◆ AVAILABLE DATA:
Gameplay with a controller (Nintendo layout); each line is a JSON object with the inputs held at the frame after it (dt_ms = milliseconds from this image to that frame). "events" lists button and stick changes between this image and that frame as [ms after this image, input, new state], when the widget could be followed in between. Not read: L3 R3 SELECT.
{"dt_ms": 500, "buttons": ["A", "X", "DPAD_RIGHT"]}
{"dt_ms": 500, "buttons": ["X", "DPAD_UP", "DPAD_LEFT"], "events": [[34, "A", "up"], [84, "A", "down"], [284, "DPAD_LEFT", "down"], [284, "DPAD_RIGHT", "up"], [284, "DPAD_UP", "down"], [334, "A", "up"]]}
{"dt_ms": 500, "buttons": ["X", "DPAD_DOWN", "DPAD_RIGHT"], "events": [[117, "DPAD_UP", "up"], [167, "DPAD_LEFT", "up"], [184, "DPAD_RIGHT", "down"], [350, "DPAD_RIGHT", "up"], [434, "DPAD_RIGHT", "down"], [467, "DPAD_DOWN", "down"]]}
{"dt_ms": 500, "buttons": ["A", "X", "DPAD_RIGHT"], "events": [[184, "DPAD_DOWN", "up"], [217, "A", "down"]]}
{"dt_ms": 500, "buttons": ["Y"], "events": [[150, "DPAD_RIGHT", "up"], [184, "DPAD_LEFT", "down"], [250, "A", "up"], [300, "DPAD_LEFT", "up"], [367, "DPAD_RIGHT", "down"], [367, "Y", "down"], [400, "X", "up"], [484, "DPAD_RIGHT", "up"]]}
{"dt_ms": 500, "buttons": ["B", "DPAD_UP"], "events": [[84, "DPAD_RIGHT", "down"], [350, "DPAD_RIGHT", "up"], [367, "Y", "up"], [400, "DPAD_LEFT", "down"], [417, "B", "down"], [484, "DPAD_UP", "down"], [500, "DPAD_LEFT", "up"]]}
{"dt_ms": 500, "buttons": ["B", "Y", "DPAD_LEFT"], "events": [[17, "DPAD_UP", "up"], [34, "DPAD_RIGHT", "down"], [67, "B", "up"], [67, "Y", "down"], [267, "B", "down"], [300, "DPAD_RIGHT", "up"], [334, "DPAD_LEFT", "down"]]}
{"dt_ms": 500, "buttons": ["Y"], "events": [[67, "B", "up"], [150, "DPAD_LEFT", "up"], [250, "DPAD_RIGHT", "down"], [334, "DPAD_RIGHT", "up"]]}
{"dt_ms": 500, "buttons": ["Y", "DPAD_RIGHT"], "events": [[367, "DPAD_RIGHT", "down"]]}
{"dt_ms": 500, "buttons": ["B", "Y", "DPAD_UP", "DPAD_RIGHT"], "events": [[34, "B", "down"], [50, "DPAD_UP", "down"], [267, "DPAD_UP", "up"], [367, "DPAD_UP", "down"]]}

◆ BRIEF: After the last line of the data, restate all the entries verbatim.

◆ SOLUTION FOR THIS PROBLEM:
Gameplay with a controller (Nintendo layout); each line is a JSON object with the inputs held at the frame after it (dt_ms = milliseconds from this image to that frame). "events" lists button and stick changes between this image and that frame as [ms after this image, input, new state], when the widget could be followed in between. Not read: L3 R3 SELECT.
{"dt_ms": 500, "buttons": ["A", "X", "DPAD_RIGHT"]}
{"dt_ms": 500, "buttons": ["X", "DPAD_UP", "DPAD_LEFT"], "events": [[34, "A", "up"], [84, "A", "down"], [284, "DPAD_LEFT", "down"], [284, "DPAD_RIGHT", "up"], [284, "DPAD_UP", "down"], [334, "A", "up"]]}
{"dt_ms": 500, "buttons": ["X", "DPAD_DOWN", "DPAD_RIGHT"], "events": [[117, "DPAD_UP", "up"], [167, "DPAD_LEFT", "up"], [184, "DPAD_RIGHT", "down"], [350, "DPAD_RIGHT", "up"], [434, "DPAD_RIGHT", "down"], [467, "DPAD_DOWN", "down"]]}
{"dt_ms": 500, "buttons": ["A", "X", "DPAD_RIGHT"], "events": [[184, "DPAD_DOWN", "up"], [217, "A", "down"]]}
{"dt_ms": 500, "buttons": ["Y"], "events": [[150, "DPAD_RIGHT", "up"], [184, "DPAD_LEFT", "down"], [250, "A", "up"], [300, "DPAD_LEFT", "up"], [367, "DPAD_RIGHT", "down"], [367, "Y", "down"], [400, "X", "up"], [484, "DPAD_RIGHT", "up"]]}
{"dt_ms": 500, "buttons": ["B", "DPAD_UP"], "events": [[84, "DPAD_RIGHT", "down"], [350, "DPAD_RIGHT", "up"], [367, "Y", "up"], [400, "DPAD_LEFT", "down"], [417, "B", "down"], [484, "DPAD_UP", "down"], [500, "DPAD_LEFT", "up"]]}
{"dt_ms": 500, "buttons": ["B", "Y", "DPAD_LEFT"], "events": [[17, "DPAD_UP", "up"], [34, "DPAD_RIGHT", "down"], [67, "B", "up"], [67, "Y", "down"], [267, "B", "down"], [300, "DPAD_RIGHT", "up"], [334, "DPAD_LEFT", "down"]]}
{"dt_ms": 500, "buttons": ["Y"], "events": [[67, "B", "up"], [150, "DPAD_LEFT", "up"], [250, "DPAD_RIGHT", "down"], [334, "DPAD_RIGHT", "up"]]}
{"dt_ms": 500, "buttons": ["Y", "DPAD_RIGHT"], "events": [[367, "DPAD_RIGHT", "down"]]}
{"dt_ms": 500, "buttons": ["B", "Y", "DPAD_UP", "DPAD_RIGHT"], "events": [[34, "B", "down"], [50, "DPAD_UP", "down"], [267, "DPAD_UP", "up"], [367, "DPAD_UP", "down"]]}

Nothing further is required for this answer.